» Task
Repeat the records word for word, starting at their first line and ending at the line that contains "Поименный список для медосмотра (юр.лица)", with that line included.

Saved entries
________________________________________
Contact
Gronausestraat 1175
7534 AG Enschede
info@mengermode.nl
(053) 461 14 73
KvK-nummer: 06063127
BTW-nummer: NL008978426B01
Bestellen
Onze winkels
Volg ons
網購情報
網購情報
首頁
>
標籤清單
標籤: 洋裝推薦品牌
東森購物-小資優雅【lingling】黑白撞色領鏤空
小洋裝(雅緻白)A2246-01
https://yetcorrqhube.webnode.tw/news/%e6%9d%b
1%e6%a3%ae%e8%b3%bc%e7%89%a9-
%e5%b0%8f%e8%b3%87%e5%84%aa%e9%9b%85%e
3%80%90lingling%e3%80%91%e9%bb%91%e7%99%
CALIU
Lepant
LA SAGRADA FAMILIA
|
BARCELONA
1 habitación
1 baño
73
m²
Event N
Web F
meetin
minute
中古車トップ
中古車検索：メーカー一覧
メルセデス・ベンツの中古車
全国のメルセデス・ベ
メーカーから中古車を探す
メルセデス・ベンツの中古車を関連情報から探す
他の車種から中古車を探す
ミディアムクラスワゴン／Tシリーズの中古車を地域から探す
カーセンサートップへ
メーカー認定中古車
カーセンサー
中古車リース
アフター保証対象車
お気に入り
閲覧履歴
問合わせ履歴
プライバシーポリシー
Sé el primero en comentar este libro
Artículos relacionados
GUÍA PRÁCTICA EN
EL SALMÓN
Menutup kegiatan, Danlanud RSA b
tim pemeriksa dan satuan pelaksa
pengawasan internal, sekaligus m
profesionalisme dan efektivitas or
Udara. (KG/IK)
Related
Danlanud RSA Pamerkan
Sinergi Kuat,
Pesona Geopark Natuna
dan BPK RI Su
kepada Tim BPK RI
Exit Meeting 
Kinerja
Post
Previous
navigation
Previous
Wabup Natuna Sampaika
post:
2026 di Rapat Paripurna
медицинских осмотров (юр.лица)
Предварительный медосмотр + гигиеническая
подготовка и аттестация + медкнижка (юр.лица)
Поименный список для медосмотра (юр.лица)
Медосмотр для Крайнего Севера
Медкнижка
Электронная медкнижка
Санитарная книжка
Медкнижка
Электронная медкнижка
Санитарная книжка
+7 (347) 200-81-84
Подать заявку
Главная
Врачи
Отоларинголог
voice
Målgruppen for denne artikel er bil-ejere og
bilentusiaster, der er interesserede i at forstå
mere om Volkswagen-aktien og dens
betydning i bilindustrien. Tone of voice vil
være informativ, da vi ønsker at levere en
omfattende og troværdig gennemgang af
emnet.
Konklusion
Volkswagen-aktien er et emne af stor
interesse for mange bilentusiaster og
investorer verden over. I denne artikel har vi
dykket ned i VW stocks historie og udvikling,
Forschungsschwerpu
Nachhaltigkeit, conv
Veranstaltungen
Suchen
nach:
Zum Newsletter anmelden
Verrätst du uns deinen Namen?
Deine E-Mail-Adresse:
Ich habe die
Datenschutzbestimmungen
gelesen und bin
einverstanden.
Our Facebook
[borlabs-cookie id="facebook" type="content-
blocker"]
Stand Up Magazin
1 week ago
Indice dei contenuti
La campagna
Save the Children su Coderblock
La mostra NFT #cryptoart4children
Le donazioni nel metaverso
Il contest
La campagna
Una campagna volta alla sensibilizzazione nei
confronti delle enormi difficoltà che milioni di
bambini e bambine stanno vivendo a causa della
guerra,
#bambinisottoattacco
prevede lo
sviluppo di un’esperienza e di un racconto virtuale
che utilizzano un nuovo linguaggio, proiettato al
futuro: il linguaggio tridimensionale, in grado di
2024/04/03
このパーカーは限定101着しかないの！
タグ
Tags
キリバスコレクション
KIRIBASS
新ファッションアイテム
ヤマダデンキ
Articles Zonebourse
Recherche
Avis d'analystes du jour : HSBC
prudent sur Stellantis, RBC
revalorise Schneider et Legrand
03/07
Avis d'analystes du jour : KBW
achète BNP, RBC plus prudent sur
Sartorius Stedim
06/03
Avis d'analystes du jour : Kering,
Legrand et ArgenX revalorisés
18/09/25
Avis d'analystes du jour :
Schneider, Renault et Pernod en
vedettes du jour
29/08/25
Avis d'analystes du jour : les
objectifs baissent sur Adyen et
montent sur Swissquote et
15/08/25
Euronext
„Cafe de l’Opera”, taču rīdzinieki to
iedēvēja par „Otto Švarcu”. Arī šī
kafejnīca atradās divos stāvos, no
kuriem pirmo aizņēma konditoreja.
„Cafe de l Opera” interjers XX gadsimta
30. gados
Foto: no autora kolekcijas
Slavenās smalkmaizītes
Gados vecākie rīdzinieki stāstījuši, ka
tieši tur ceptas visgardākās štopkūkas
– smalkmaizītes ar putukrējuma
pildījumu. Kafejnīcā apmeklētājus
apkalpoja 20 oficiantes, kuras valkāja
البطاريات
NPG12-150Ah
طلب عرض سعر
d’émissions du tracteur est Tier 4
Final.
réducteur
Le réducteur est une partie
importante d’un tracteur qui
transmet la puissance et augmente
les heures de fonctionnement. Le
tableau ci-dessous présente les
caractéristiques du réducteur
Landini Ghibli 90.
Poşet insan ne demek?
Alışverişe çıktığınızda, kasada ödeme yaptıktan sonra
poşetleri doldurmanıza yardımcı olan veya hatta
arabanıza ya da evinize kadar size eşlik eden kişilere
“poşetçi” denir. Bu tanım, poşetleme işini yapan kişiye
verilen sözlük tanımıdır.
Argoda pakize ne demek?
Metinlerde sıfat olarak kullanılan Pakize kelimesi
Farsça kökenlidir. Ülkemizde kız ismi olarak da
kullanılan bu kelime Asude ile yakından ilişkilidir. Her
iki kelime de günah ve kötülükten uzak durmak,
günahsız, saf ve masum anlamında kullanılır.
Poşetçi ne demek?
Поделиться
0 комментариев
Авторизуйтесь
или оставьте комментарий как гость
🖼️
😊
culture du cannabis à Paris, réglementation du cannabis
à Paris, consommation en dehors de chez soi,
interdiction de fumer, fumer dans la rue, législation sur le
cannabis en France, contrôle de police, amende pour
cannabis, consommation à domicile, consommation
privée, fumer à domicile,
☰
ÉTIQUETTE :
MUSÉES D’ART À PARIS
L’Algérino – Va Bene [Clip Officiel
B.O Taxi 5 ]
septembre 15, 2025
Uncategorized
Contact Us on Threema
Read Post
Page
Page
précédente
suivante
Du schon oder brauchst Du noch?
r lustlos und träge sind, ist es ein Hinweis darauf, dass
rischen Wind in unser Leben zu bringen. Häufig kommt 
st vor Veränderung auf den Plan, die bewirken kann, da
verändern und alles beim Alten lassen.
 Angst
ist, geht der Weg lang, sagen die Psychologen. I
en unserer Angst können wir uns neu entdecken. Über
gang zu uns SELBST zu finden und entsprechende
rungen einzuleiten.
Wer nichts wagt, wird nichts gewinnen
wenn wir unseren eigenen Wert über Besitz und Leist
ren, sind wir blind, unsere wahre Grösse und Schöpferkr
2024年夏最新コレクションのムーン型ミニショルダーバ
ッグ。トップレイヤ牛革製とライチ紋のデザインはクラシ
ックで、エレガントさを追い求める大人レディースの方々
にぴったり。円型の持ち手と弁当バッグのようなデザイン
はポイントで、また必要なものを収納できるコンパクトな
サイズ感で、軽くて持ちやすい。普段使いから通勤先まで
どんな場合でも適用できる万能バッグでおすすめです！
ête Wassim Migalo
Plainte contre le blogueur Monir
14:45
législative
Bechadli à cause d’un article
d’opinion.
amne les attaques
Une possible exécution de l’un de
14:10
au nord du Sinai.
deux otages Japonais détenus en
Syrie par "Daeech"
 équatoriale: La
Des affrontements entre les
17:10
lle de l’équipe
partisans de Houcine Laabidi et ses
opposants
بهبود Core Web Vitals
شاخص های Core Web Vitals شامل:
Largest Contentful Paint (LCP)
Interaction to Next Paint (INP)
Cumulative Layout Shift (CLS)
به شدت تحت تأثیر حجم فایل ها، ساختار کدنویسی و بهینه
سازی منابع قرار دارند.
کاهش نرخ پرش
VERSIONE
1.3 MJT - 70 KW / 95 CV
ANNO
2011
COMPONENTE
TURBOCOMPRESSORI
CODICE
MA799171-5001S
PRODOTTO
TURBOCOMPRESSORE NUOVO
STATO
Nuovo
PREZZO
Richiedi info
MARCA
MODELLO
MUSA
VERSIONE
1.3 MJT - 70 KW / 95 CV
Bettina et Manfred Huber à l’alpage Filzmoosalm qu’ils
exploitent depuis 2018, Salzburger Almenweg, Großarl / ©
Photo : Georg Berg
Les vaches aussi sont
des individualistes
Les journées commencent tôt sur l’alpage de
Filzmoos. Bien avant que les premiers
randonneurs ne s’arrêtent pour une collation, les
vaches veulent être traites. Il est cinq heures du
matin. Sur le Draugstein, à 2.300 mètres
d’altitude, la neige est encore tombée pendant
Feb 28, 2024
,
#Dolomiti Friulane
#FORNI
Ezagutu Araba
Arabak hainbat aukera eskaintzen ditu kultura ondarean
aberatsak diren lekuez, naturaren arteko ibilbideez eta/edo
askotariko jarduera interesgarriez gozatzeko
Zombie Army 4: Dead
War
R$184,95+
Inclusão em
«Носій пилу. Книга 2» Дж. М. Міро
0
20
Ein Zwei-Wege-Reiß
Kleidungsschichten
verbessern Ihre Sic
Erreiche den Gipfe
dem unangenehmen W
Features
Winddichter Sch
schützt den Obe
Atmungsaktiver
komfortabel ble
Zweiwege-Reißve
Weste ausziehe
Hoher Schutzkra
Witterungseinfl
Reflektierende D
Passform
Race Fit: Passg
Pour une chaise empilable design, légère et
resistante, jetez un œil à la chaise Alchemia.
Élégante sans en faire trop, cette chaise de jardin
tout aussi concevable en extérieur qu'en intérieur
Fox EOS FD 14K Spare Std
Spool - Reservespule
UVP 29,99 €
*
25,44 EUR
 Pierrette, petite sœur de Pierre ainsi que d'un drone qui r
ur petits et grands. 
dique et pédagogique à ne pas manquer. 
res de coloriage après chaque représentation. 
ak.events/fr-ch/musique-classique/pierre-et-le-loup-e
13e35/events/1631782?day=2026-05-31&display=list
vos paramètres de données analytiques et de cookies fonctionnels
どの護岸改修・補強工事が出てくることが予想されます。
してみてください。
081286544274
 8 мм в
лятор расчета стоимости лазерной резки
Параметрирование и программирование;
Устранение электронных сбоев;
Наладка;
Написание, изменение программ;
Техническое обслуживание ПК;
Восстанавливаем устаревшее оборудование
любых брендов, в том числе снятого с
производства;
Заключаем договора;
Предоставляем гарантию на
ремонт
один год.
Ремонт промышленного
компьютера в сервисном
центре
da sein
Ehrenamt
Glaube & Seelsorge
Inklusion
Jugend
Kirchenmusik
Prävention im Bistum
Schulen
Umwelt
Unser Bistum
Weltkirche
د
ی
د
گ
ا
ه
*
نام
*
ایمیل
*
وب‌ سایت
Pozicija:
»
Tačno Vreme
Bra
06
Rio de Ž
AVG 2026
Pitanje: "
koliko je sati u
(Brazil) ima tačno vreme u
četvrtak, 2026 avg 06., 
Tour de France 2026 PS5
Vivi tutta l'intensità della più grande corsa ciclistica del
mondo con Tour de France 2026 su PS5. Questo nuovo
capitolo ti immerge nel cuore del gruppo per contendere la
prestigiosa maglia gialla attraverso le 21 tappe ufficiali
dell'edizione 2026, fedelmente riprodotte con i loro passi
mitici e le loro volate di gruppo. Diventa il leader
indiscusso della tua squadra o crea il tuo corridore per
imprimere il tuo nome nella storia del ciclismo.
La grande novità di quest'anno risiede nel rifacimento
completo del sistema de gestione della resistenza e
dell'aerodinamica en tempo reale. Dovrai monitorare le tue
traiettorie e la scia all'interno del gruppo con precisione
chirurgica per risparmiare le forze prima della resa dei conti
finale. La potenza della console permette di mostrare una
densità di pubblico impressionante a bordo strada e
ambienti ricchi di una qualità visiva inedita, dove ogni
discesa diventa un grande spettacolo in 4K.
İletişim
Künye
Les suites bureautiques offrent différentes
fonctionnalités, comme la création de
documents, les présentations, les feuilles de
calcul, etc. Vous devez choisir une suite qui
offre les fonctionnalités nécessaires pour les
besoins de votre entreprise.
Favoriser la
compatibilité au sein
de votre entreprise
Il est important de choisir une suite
________________________________________
» Response area
Contact
Gronausestraat 1175
7534 AG Enschede
info@mengermode.nl
(053) 461 14 73
KvK-nummer: 06063127
BTW-nummer: NL008978426B01
Bestellen
Onze winkels
Volg ons
網購情報
網購情報
首頁
>
標籤清單
標籤: 洋裝推薦品牌
東森購物-小資優雅【lingling】黑白撞色領鏤空
小洋裝(雅緻白)A2246-01
https://yetcorrqhube.webnode.tw/news/%e6%9d%b
1%e6%a3%ae%e8%b3%bc%e7%89%a9-
%e5%b0%8f%e8%b3%87%e5%84%aa%e9%9b%85%e
3%80%90lingling%e3%80%91%e9%bb%91%e7%99%
CALIU
Lepant
LA SAGRADA FAMILIA
|
BARCELONA
1 habitación
1 baño
73
m²
Event N
Web F
meetin
minute
中古車トップ
中古車検索：メーカー一覧
メルセデス・ベンツの中古車
全国のメルセデス・ベ
メーカーから中古車を探す
メルセデス・ベンツの中古車を関連情報から探す
他の車種から中古車を探す
ミディアムクラスワゴン／Tシリーズの中古車を地域から探す
カーセンサートップへ
メーカー認定中古車
カーセンサー
中古車リース
アフター保証対象車
お気に入り
閲覧履歴
問合わせ履歴
プライバシーポリシー
Sé el primero en comentar este libro
Artículos relacionados
GUÍA PRÁCTICA EN
EL SALMÓN
Menutup kegiatan, Danlanud RSA b
tim pemeriksa dan satuan pelaksa
pengawasan internal, sekaligus m
profesionalisme dan efektivitas or
Udara. (KG/IK)
Related
Danlanud RSA Pamerkan
Sinergi Kuat,
Pesona Geopark Natuna
dan BPK RI Su
kepada Tim BPK RI
Exit Meeting 
Kinerja
Post
Previous
navigation
Previous
Wabup Natuna Sampaika
post:
2026 di Rapat Paripurna
медицинских осмотров (юр.лица)
Предварительный медосмотр + гигиеническая
подготовка и аттестация + медкнижка (юр.лица)
Поименный список для медосмотра (юр.лица)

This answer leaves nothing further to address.